I’ve been thinking a lot about ancient foods lately, partly because of all the chestnuts I have piled up around here, partly because I’m teaching Michael Pollan’s The Omnivore’s Dilemma this week, and partly because of my friend Amy, who has been writing about related issues and featuring lovely photos of farro and pistachios over at The Roving Locavore.
Ancient foods are those foods that humans have been eating since we slithered out of the sea and eventually became the land-dwelling creatures with complex brains that we are (errr…some of us, anyway–Sarah Palin’s book is on the bestseller list, isn’t it?). Humans and our ancestors have been eating foods like farro, chestnuts, chick peas, lentils, beans, nuts, rice, quinoa, bulgur, fish, yogurt, and greens for many millenia. These are the foods that sustained us on our evolutionary journey, the foods that gave us our large brains, the foods around which many of the world’s culinary cultures revolve (R.I.P., Claude Lévi-Strauss).
But these foods don’t play major roles in the American diet in the year 2009, a fact that Michael Pollan, Eric Schlosser, Marion Nestle, and others argue contributes to the high rates of obesity and chronic illnesses experienced by a large percentage of the American population. It should not surprise me as much as it does, since I can see it for myself, but the obesity rate in my home state is 34%, according to the most recent CDC figures. Of course, the sedentary lifestyles of my fellow citizens undoubtedly contribute to that figure, but popular local foods like chicken fingers, hot wings, and fried macaroni and cheese (I kid you not) are also likely culprits.
And while Alabama is one of the fattest states in the nation, it is by no means the exception. So many people have written about the poor American diet and the repercussions of our terrible eating habits that it seems unnecessary to do that now. Instead, my purpose here is to celebrate one these ancient wonders in the best way that I can think of: by cooking and eating it.
And, of course, by sharing the recipe for farro with roasted butternut squash. Farro may be one of the oldest foods that humans eat as well as one of the healthiest. It’s very easy to cook (just boil it until it softens, but still retains a nice, chewy texture) and also happens to taste quite good. Really very good, in fact. Although a bit expensive and difficult to find in these parts, it can be purchased on-line from Earthy Delights.
Farro with Roasted Butternut Squash and Goat Cheese
1 cup of farro
1 large or two small butternut squashes, peeled, deseeded, and cut up into 2 inch pieces
1 tbs. olive oil
1 tsp. dried sage
1 small log of goat cheese (preferably Belle Chevre brand), crumbled
1 large handful of Italian parsley, coarsely chopped
1 large handful of fresh basil, coarsely chopped
Good quality balsamic vinegar, to drizzle over the top (optional)
Preheat over to 425 degrees. In a large sauce pan, completely cover the farro with water; bring to a boil over high heat, reduce heat the low and simmer farro for 30 minutes or until slightly chewy, but cooked through.

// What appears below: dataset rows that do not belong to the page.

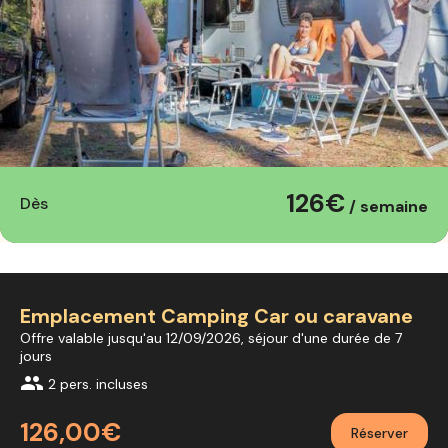
126€
Dès
/ semaine
Emplacement Camping Car ou caravane
Offre valable jusqu'au 12/09/2026, séjour d'une durée de 7
jours
group
2 pers. incluses
126,00€
Réserver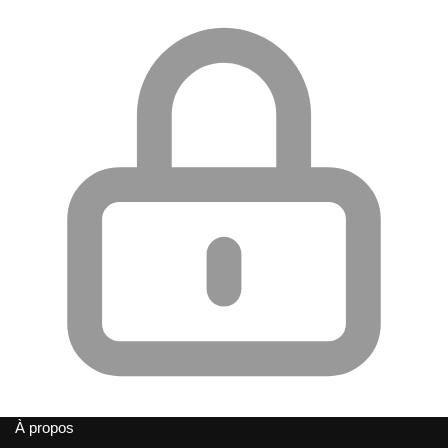
À propos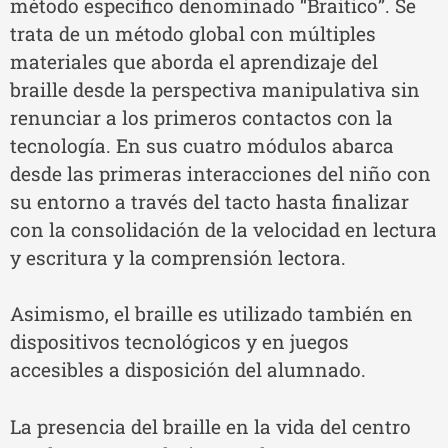
método específico denominado “Braitico”. Se
trata de un método global con múltiples
materiales que aborda el aprendizaje del
braille desde la perspectiva manipulativa sin
renunciar a los primeros contactos con la
tecnología. En sus cuatro módulos abarca
desde las primeras interacciones del niño con
su entorno a través del tacto hasta finalizar
con la consolidación de la velocidad en lectura
y escritura y la comprensión lectora.
Asimismo, el braille es utilizado también en
dispositivos tecnológicos y en juegos
accesibles a disposición del alumnado.
La presencia del braille en la vida del centro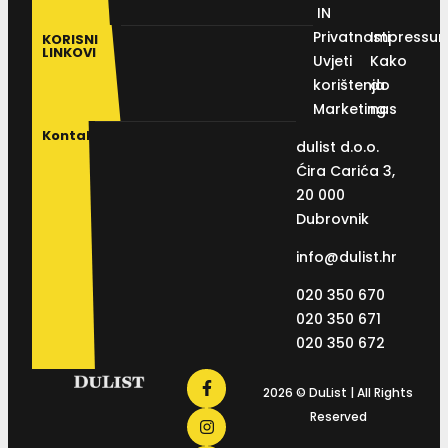
IN
Privatnosti
Impressu
KORISNI
LINKOVI
Uvjeti
Kako
korištenja
do
Marketing
nas
Kontakt
dulist d.o.o.
Ćira Carića 3,
20 000
Dubrovnik
info@dulist.hr
020 350 670
020 350 671
020 350 672
2026 © DuList | All Rights
Reserved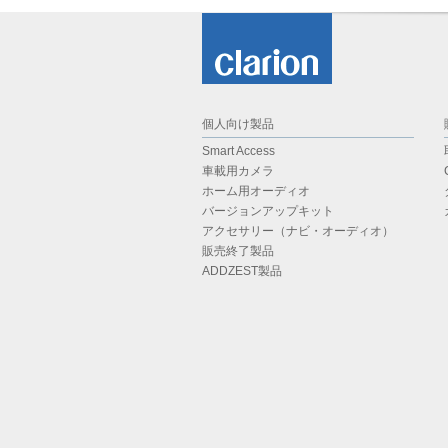
個人向け製品
Smart Access
車載用カメラ
ホーム用オーディオ
バージョンアップキット
アクセサリー（ナビ・オーディオ）
販売終了製品
ADDZEST製品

Meanwhile, toss the squash with olive oil, sage, salt and pepper. Spread out squash in one layer on a large, rimmed cookie sheet. Roast for 35-45 minutes, until the squash cooks through and caramelized. Drain the farro and place on a large serving platter. Add salt and pepper to taste. Cover with the farro with the roasted squash, dot the squash with pieces of goat cheese, sprinkle with parsley and basil. Drizzle with a teaspoonful or so of good quality balsamic vinegar, if you’d like. Serve immediately. Yields 3-4 servings.